Recent reports regarding the use of chemical weapons bring a new and deeply alarming dimension to the conflict. The Assad regime must immediately permit the investigation of all credible allegations of chemical weapons by the UN investigation.
The regional implications of the crisis are increasingly grave. The conflict is placing intense pressure on neighbouring countries, which, despite their generosity and resolve, are struggling to cope. Jordan's request for the Council's assistance in the face of ongoing pressures from refugee flows from Syria demonstrates this all too clearly.
Special Representative Brahimi has asked the Council to take action to contribute to a political solution and bring the conflict to an end. But we persist in our devastating failure to act. We made a modest step on 19 April when, for the first time in months, we agreed to the President speaking to the press on Syria on our behalf – with some important messages, particularly on humanitarian issues. But we must accept that, in the absence of Council action, further efforts will be required urgently to address the escalating humanitarian consequences of this crisis.
In the context of broader regional tensions, reinvigoration of the peace process between Israel and Palestine is all the more urgent. Some recent signs of a more conducive environment for reengagement in direct negotiations are encouraging. But more needs to be done, by both Israel and the Palestinians.
Before concluding, I should mention a major development in the General Assembly in the past month, with far-reaching implications for international peace and security – the adoption of the Arms Trade Treaty on 2 April. Australia, one of the seven co-authors of the draft text, was pleased to play a leading role in securing this outcome. We are now committed to ensuring effective implementation after it opens for signature on 3 June.
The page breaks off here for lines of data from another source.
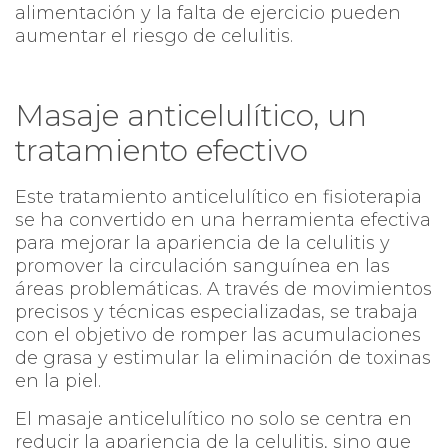
alimentación y la falta de ejercicio pueden
aumentar el riesgo de celulitis.
Masaje anticelulítico, un
tratamiento efectivo
Este tratamiento anticelulítico en fisioterapia
se ha convertido en una herramienta efectiva
para mejorar la apariencia de la celulitis y
promover la circulación sanguínea en las
áreas problemáticas. A través de movimientos
precisos y técnicas especializadas, se trabaja
con el objetivo de romper las acumulaciones
de grasa y estimular la eliminación de toxinas
en la piel.
El masaje anticelulítico no solo se centra en
reducir la apariencia de la celulitis, sino que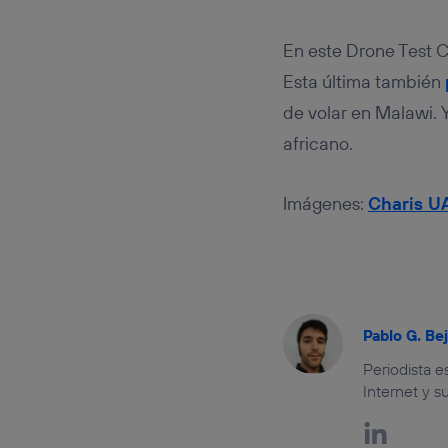
En este Drone Test 
Esta última también
de volar en Malawi. 
africano.
Imágenes:
Charis U
Pablo G. Be
Periodista 
Internet y s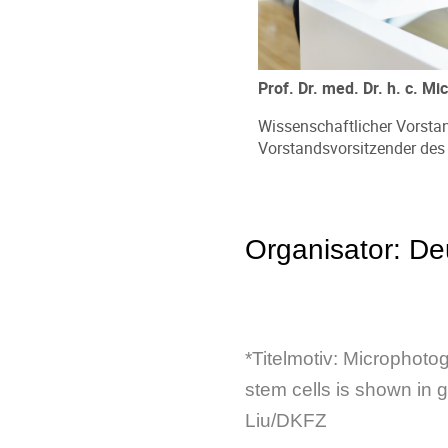
Prof. Dr. med. Dr. h. c. 
Wissenschaftlicher Vorsta
Vorstandsvorsitzender de
Organisator: D
*Titelmotiv: Microphoto
stem cells is shown in g
Liu/DKFZ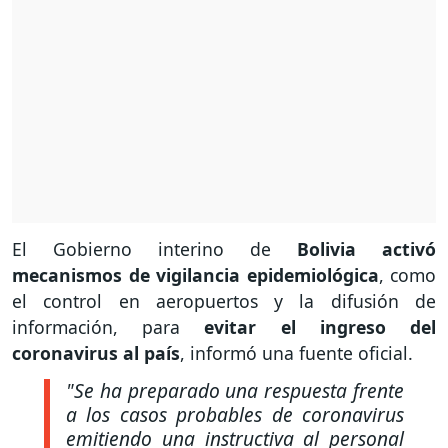
El Gobierno interino de
Bolivia activó
mecanismos de vigilancia epidemiológica
, como
el control en aeropuertos y la difusión de
información, para
evitar el ingreso del
coronavirus al país
, informó una fuente oficial.
"Se ha preparado una respuesta frente
a los casos probables de coronavirus
emitiendo una instructiva al personal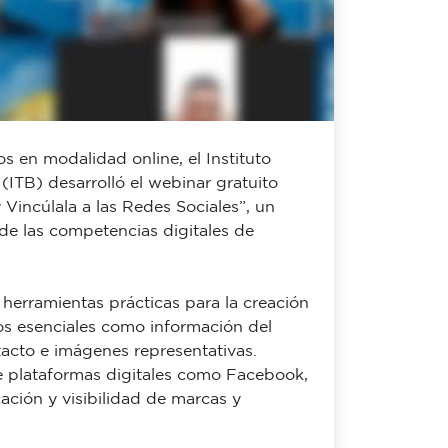
s en modalidad online, el Instituto
 (ITB) desarrolló el webinar gratuito
Vincúlala a las Redes Sociales”, un
de las competencias digitales de
 herramientas prácticas para la creación
s esenciales como información del
tacto e imágenes representativas.
e plataformas digitales como Facebook,
ción y visibilidad de marcas y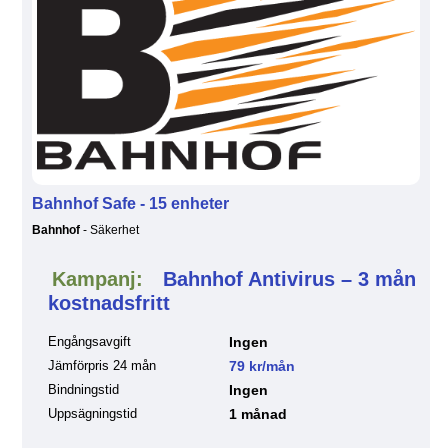
Bahnhof Safe - 15 enheter
Bahnhof
- Säkerhet
Kampanj:
Bahnhof Antivirus – 3 mån
kostnadsfritt
Engångsavgift
Ingen
Jämförpris 24 mån
79 kr/mån
Bindningstid
Ingen
Uppsägningstid
1 månad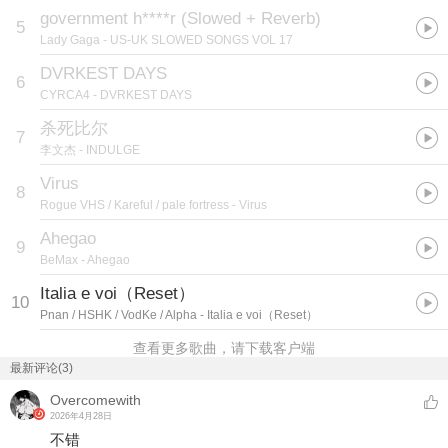
government h****r (Slowed + Reverb)
5
Lady Gaga
- US-UK SLOWED SONGS VOL 17
DVRKEST DAYS
6
CYRCA4
- DVRKEST DAYS
杀死比尔
7
李文杰
- INDULGE
Virus
8
Rogue VHS / Kareful / pale fortress
- Virus
Ahegao
9
BeMax
- Ahegao
Italia e voi（Reset）
10
Pnan / HSHK / VodKe / Alpha
- Italia e voi（Reset）
查看更多歌曲，请下载客户端
最新评论(3)
Overcomewith
2026年4月28日
不错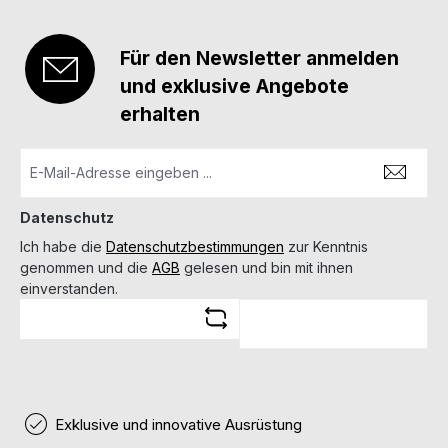
Für den Newsletter anmelden
und exklusive Angebote
erhalten
Datenschutz
Ich habe die
Datenschutzbestimmungen
zur Kenntnis
genommen und die
AGB
gelesen und bin mit ihnen
einverstanden.
Exklusive und innovative Ausrüstung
Once in force, the Treaty will impose new controls on cross-border transfers in a wide range of conventional weapons, including those that fuel many of the conflicts on the Council's agenda. As the Council takes decisions about arms embargoes and other sanctions regimes and about stabilisation and peacebuilding efforts more broadly, we should find the Treaty a significant tool to support the Council's objectives.
Thank you Mr President.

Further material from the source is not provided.